There is no requirement for off-site license validation by Undo Player, so there is no need for any external network access, which might otherwise be problematic when the application is running at a secure customer location.
It’s common practice for a debug version of the application to be installed at the customer site to aid with debugging the problem. However, getting new artefacts to the customer can be logistically difficult; and getting permission from the customer can also be tricky. Rather than relying on a debug build, it can be more convenient to load debug symbols into Undo Player separately – allowing the original optimized application to be debugged directly.
However, uploading debug symbols to the customer site often faces the same logistical issues as uploading a debug build. To counter this, Undo supports the use of encrypted symbols that can be distributed with the original application files and then securely loaded into Undo Player when a debug session is started.

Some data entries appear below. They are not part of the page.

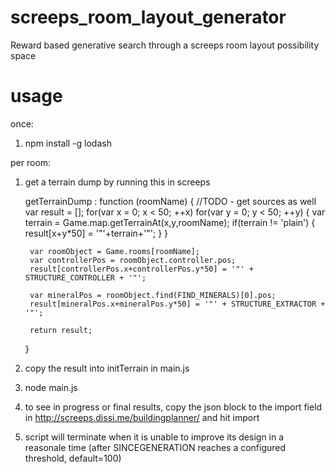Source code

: # screeps_room_layout_generator
Reward based generative search through a screeps room layout possibility space

# usage

once:

1. npm install -g lodash

per room:

1. get a terrain dump by running this in screeps

    getTerrainDump : function (roomName)
    {
        //TODO - get sources as well
        var result = [];
        for(var x = 0; x < 50; ++x) for(var y = 0; y < 50; ++y)
        {
            var terrain = Game.map.getTerrainAt(x,y,roomName);
            if(terrain != 'plain')
            {
                result[x+y*50] = '"'+terrain+'"';
            }
        }
        
        var roomObject = Game.rooms[roomName];
        var controllerPos = roomObject.controller.pos;
        result[controllerPos.x+controllerPos.y*50] = '"' + STRUCTURE_CONTROLLER + '"';
        
        var mineralPos = roomObject.find(FIND_MINERALS)[0].pos;
        result[mineralPos.x+mineralPos.y*50] = '"' + STRUCTURE_EXTRACTOR + '"';
        
        return result;
    }

2. copy the result into initTerrain in main.js

3. node main.js

4. to see in progress or final results, copy the json block to the import field in http://screeps.dissi.me/buildingplanner/ and hit import

5. script will terminate when it is unable to improve its design in a reasonale time (after SINCEGENERATION reaches a configured threshold, default=100)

The symbols are only ever decrypted in-memory within Undo Player, so there is no risk that they would be exposed on disk to third parties. Providing symbols when they are needed reduces the debug effort and the time taken to find the root cause of a problem.
The icing on the cake
But there is more…
Sometimes EDA vendors’ customers have their own proprietary libraries that they link in to the EDA vendors’ code, and there is a difficult task to determine where the problem lies. With LiveRecorder, semiconductor developers can look at a recording whilst EDA vendor engineers look at the same recording… and both parties can see their own source code, but they can’t see each others. This method of working allows close collaboration between the EDA and semiconductor developers while maintaining the integrity of both parties’ IP.
Conclusion
Finding the cause of an application failure in an IP sensitive environment is complex and time-consuming. Time travel debugging provides a workflow that allows engineers to diagnose and fix defects faster and more efficiently – without having to upload debug builds or remove sensitive information from the customer’s site.
Once a defect has been recorded with LiveRecorder, there is no longer a need to reproduce it in the original application – thereby reducing the number of debug sessions with the customer and speeding up the debug cycle. The recording can be loaded into the Undo Player at the customer site for a fully interactive debug session, leading to rapid and effective solutions to the failure.